» **PROBLEM DETAILS**: Please retype the line that contains "1. In the 2." and all lines that follow it to the end of the entries below, exactly as they stand, with nothing added.
━━━━━ THE INPUT ━━━━━
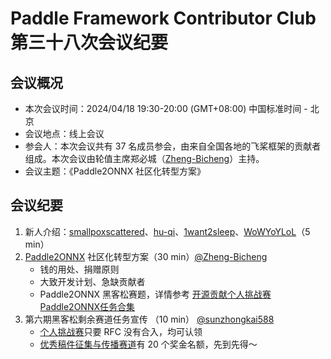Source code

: # Paddle Framework Contributor Club 第三十八次会议纪要

## 会议概况

- 本次会议时间：2024/04/18 19:30-20:00 (GMT+08:00) 中国标准时间 - 北京
- 会议地点：线上会议
- 参会人：本次会议共有 37 名成员参会，由来自全国各地的飞桨框架的贡献者组成。本次会议由轮值主席郑必城（[Zheng-Bicheng](https://github.com/Zheng-Bicheng)）主持。
- 会议主题：《Paddle2ONNX 社区化转型方案》

## 会议纪要

1. 新人介绍：[smallpoxscattered](https://github.com/smallpoxscattered)、[hu-qi](https://github.com/hu-qi)、[1want2sleep](https://github.com/1want2sleep)、[WoWYoYLoL](https://github.com/WoWYoYLoL)（5 min）
2. [Paddle2ONNX](https://github.com/PaddlePaddle/Paddle2ONNX) 社区化转型方案（30 min）[@Zheng-Bicheng](https://github.com/Zheng-Bicheng)
   - 钱的用处、捐赠原则
   - 大致开发计划、急缺贡献者
   - Paddle2ONNX 黑客松赛题，详情参考 [开源贡献个人挑战赛Paddle2ONNX任务合集](../../../hackathon/hackathon_6th/【Hackathon%206th】开源贡献个人挑战赛Paddle2ONNX任务合集.md)
3. 第六期黑客松剩余赛道任务宣传 （10 min） [@sunzhongkai588](https://github.com/sunzhongkai588)
   - [个人挑战赛](https://github.com/PaddlePaddle/Paddle/issues/62905)只要 RFC 没有合入，均可认领
   - [优秀稿件征集与传播赛道](https://github.com/PaddlePaddle/Paddle/issues/62907)有 20 个奖金名额，先到先得～

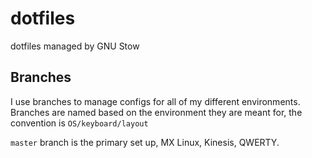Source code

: # dotfiles

dotfiles managed by GNU Stow

## Branches

I use branches to manage configs for all of my different environments.
Branches are named based on the environment they are meant for, the convention is
`OS/keyboard/layout`

`master` branch is the primary set up, MX Linux, Kinesis, QWERTY.

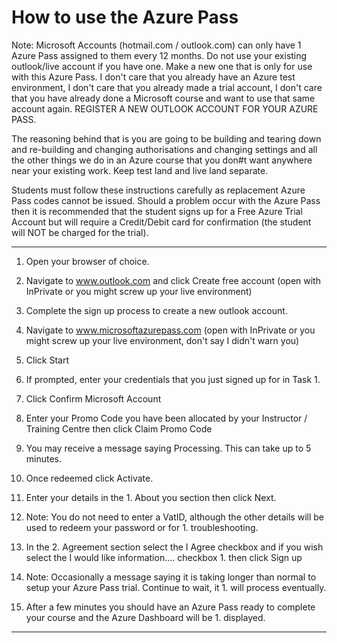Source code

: # How to use the Azure Pass

Note: Microsoft Accounts (hotmail.com / outlook.com) can only have 1 Azure Pass assigned to them every 12 months. Do not use your existing outlook/live account if you have one. Make a new one that is only for use with this Azure Pass. I don't care that you already have an Azure test environment, I don't care that you already made a trial account, I don't care that you have already done a Microsoft course and want to use that same account again. REGISTER A NEW OUTLOOK ACCOUNT FOR YOUR AZURE PASS. 

The reasoning behind that is you are going to be building and tearing down and re-building and changing authorisations and changing settings and all the other things we do in an Azure course that you don#t want anywhere near your existing work. Keep test land and live land separate.

Students must follow these instructions carefully as replacement Azure Pass codes cannot be issued. Should a problem occur with the Azure Pass then it is recommended that the student signs up for a Free Azure Trial Account but will require a Credit/Debit card for confirmation (the student will NOT be charged for the trial).

---

1. Open your browser of choice.

1. Navigate to www.outlook.com and click Create free account (open with InPrivate or you might screw up your live environment)

1. Complete the sign up process to create a new outlook account.

1. Navigate to www.microsoftazurepass.com (open with InPrivate or you might screw up your live environment, don't say I didn't warn you)
 
1. Click Start
 
1. If prompted, enter your credentials that you just signed up for in Task 1.
 
1. Click Confirm Microsoft Account
 
1. Enter your Promo Code you have been allocated by your Instructor / Training Centre then click Claim Promo Code
 
1. You may receive a message saying Processing. This can take up to 5 minutes.
 
1. Once redeemed click Activate.
 
1. Enter your details in the 1. About you section then click Next.
 
1. Note: You do not need to enter a VatID, although the other details will be used to redeem your password or for 1. troubleshooting.
 
1. In the 2. Agreement section select the I Agree checkbox and if you wish select the I would like information…. checkbox 1. then click Sign up
 
1. Note: Occasionally a message saying it is taking longer than normal to setup your Azure Pass trial. Continue to wait, it 1. will process eventually.
 
1. After a few minutes you should have an Azure Pass ready to complete your course and the Azure Dashboard will be 1. displayed.

---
━━━━━
» **YOUR SOLUTION**:
1. In the 2. Agreement section select the I Agree checkbox and if you wish select the I would like information…. checkbox 1. then click Sign up
 
1. Note: Occasionally a message saying it is taking longer than normal to setup your Azure Pass trial. Continue to wait, it 1. will process eventually.
 
1. After a few minutes you should have an Azure Pass ready to complete your course and the Azure Dashboard will be 1. displayed.

---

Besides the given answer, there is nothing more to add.